Architecture Professors Keith Mitnick and Claire Zimmerman have been named 2009-10 University of Michigan Institute for the Humanities Fellows. The Institute, founded in 1987, exists with the central function of forming an intellectual community of Faculty and Graduate Student Fellows who spend a year in residence pursuing their research and participating in a cross-disciplinary, non-public weekly seminar. The Michigan Faculty Fellows are chosen by a selection committee of three evaluators from outside the University of Michigan and the Institute’s Executive Committee.
During his fellowship, Keith Mitnick plans to engage in a research project entitled The Architecture of Unseen Things, which will use different forms of written and visual narratives to examine the role of architecture in defining accepted notions of the “normal” and the “everyday”. By overlaying a series of conflicting accounts and representations of a single contested locale, he will consider ways in which seemingly blank and banal buildings infer a false sense of neutrality upon the institutions they accommodate.

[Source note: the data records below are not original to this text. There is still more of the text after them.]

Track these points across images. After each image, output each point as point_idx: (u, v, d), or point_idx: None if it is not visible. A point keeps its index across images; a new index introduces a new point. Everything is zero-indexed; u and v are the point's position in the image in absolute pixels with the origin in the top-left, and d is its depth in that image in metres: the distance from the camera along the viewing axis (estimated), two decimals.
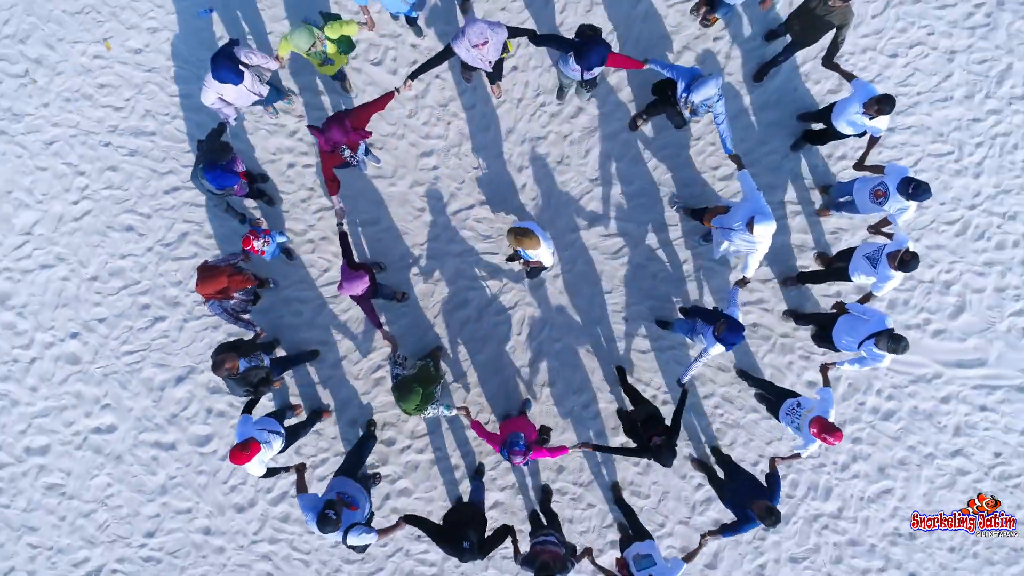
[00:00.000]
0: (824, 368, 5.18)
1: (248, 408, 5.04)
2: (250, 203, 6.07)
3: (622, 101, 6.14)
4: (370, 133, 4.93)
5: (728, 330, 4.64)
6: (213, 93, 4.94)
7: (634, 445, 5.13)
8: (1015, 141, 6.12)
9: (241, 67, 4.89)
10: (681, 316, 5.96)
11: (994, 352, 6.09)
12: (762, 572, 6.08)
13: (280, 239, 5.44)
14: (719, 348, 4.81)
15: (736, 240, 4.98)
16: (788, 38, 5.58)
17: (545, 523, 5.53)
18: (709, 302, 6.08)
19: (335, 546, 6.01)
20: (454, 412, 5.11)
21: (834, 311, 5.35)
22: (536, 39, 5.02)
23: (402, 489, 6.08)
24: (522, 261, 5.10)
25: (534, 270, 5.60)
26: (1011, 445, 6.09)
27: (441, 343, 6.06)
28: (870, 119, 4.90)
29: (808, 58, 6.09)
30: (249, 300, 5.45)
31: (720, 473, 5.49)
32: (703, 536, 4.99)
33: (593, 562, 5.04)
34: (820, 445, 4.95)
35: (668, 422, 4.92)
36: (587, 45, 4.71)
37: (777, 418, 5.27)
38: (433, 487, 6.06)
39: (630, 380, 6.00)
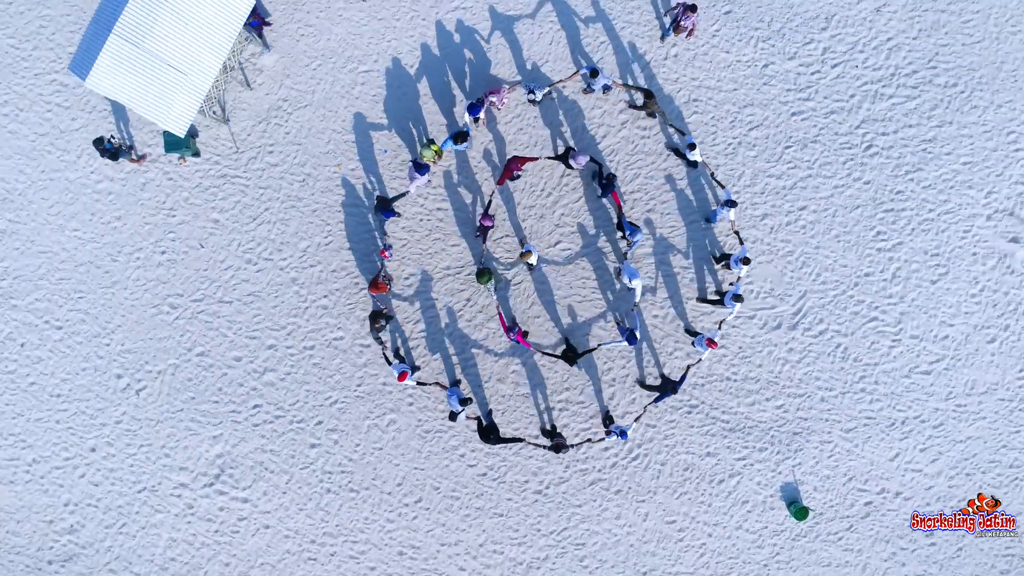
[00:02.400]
0: (720, 322, 12.76)
1: (387, 361, 12.56)
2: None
3: (572, 201, 13.67)
4: (523, 168, 12.66)
5: (630, 338, 12.10)
6: (416, 176, 12.51)
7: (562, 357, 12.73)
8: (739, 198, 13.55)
9: (424, 167, 12.52)
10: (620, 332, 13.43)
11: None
12: (634, 403, 13.45)
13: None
14: (626, 344, 12.30)
15: (628, 285, 12.57)
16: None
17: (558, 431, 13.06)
18: (615, 285, 13.52)
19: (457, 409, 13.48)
20: (494, 298, 12.75)
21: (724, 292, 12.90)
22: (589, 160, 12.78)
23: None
24: (525, 263, 12.73)
25: (528, 266, 13.15)
26: (757, 346, 13.45)
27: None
28: (689, 153, 12.39)
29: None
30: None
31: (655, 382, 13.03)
32: (645, 407, 12.52)
33: (593, 441, 12.58)
34: (710, 351, 12.36)
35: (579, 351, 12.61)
36: (606, 184, 12.34)
37: (694, 346, 12.80)
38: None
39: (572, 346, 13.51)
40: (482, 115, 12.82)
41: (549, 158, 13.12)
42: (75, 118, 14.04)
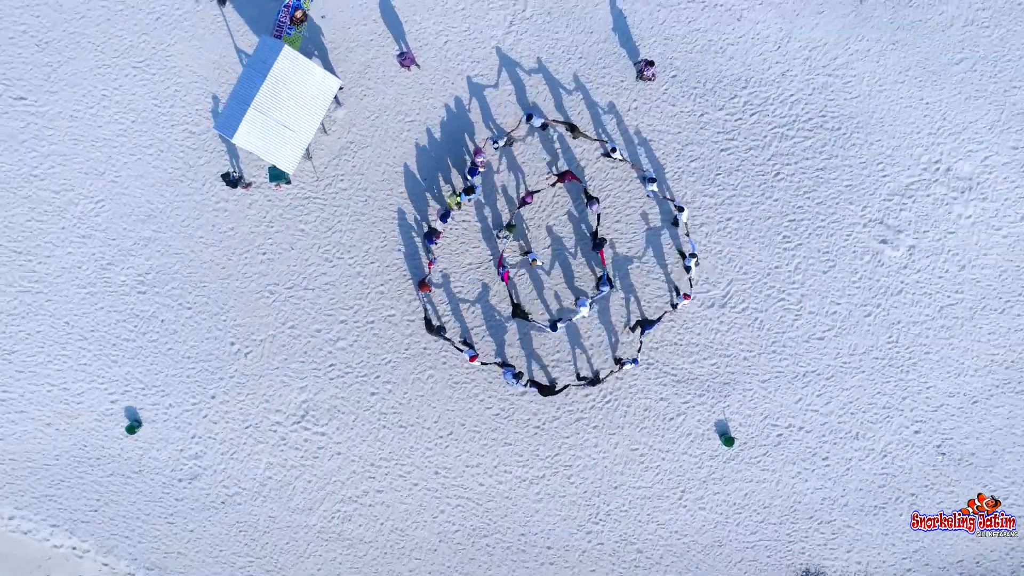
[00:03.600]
0: (689, 279, 17.92)
1: (458, 349, 17.73)
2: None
3: (563, 235, 18.79)
4: (570, 181, 17.92)
5: (552, 328, 17.34)
6: (440, 223, 17.74)
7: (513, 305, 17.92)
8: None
9: (447, 214, 17.75)
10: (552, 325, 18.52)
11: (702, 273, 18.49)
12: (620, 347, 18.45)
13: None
14: (554, 333, 17.63)
15: (578, 310, 17.73)
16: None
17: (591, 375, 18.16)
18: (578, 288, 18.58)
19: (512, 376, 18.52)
20: (505, 243, 17.91)
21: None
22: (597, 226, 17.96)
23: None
24: (532, 262, 17.91)
25: (534, 268, 18.28)
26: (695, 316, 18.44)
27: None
28: (612, 153, 17.50)
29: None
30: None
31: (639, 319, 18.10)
32: (640, 341, 17.60)
33: (615, 373, 17.66)
34: (686, 301, 17.52)
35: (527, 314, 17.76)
36: (599, 243, 17.66)
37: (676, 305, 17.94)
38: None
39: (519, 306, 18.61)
40: (480, 170, 17.91)
41: (585, 193, 18.04)
42: (200, 156, 19.38)
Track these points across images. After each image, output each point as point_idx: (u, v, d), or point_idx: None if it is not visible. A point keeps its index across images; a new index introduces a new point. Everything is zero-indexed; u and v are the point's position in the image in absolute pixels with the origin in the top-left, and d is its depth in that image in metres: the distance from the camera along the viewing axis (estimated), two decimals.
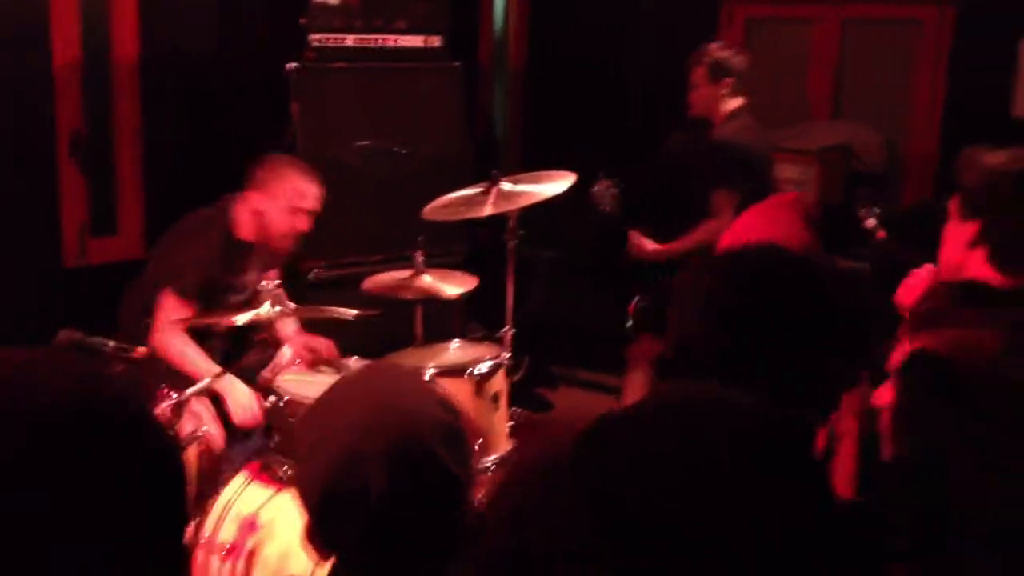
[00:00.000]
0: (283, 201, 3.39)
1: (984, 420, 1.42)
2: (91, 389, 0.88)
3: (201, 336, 3.56)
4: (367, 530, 1.33)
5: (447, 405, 1.44)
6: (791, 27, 5.10)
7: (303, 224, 3.45)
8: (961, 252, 2.06)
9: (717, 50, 4.14)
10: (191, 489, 2.92)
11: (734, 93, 4.12)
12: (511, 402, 3.58)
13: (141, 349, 2.80)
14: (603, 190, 3.47)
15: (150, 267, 3.51)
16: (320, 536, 1.38)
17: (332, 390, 1.46)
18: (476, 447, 3.24)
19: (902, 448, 1.47)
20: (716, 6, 5.19)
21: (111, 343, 2.88)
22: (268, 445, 2.96)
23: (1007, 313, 1.43)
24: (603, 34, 5.44)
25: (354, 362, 3.33)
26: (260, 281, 3.56)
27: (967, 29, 4.57)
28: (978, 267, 2.03)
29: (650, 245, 4.20)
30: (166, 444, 0.94)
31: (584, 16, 5.63)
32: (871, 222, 3.13)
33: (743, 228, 2.16)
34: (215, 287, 3.44)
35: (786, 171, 4.76)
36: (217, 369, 3.13)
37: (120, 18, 4.36)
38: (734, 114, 4.12)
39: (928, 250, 2.34)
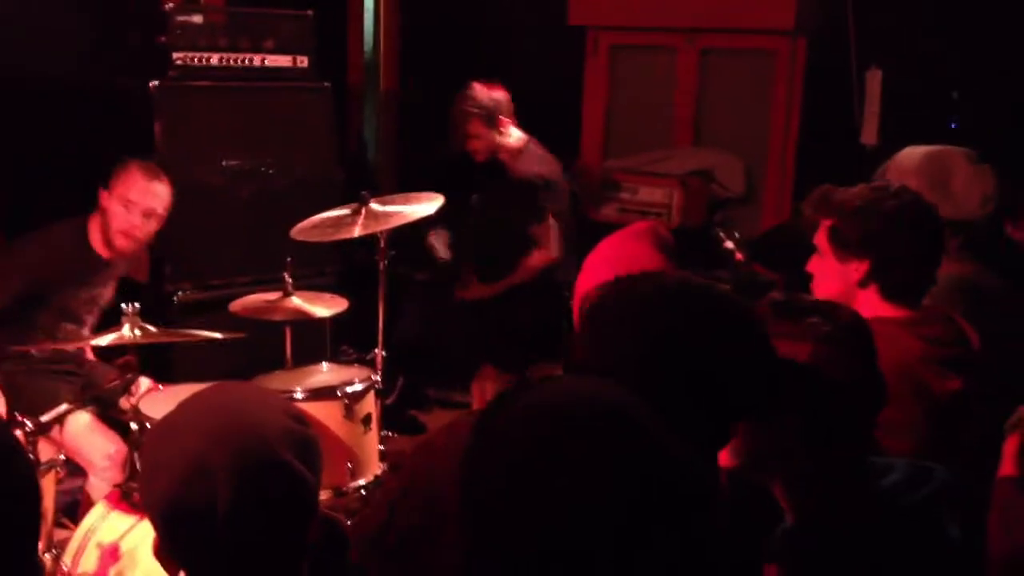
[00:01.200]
0: (118, 195, 3.40)
1: None
2: None
3: (54, 362, 3.47)
4: (216, 542, 1.32)
5: (294, 414, 1.44)
6: (655, 55, 5.24)
7: (138, 223, 3.40)
8: (846, 290, 2.12)
9: (482, 98, 4.27)
10: (48, 518, 2.83)
11: (510, 129, 4.32)
12: (383, 425, 3.57)
13: None
14: (436, 239, 3.58)
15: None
16: (169, 551, 1.37)
17: (177, 408, 1.45)
18: (348, 466, 3.23)
19: None
20: (582, 33, 5.31)
21: None
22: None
23: (818, 326, 1.51)
24: (473, 58, 5.50)
25: None
26: (110, 296, 3.55)
27: (818, 59, 4.78)
28: (869, 303, 2.08)
29: (478, 288, 4.40)
30: (31, 474, 0.92)
31: (455, 40, 5.68)
32: (730, 245, 3.26)
33: (598, 262, 2.15)
34: (55, 292, 3.43)
35: (650, 195, 4.91)
36: None
37: None
38: (522, 148, 4.33)
39: (783, 272, 2.43)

Claire Zimmerman will continue writing a book entitled “Photographic Architecture” from Weimar to Cold War: The Case of Mies van der Rohe, which explores architectural representation in the twentieth century, focusing on the translation of information about space, material, and form into two-dimensional images. The book emphasizes the significant role played by photography in the historiography of modern architecture; it also studies the recursive effects of images, which began to alter building form in subtle but far-reaching ways in the post World War II period.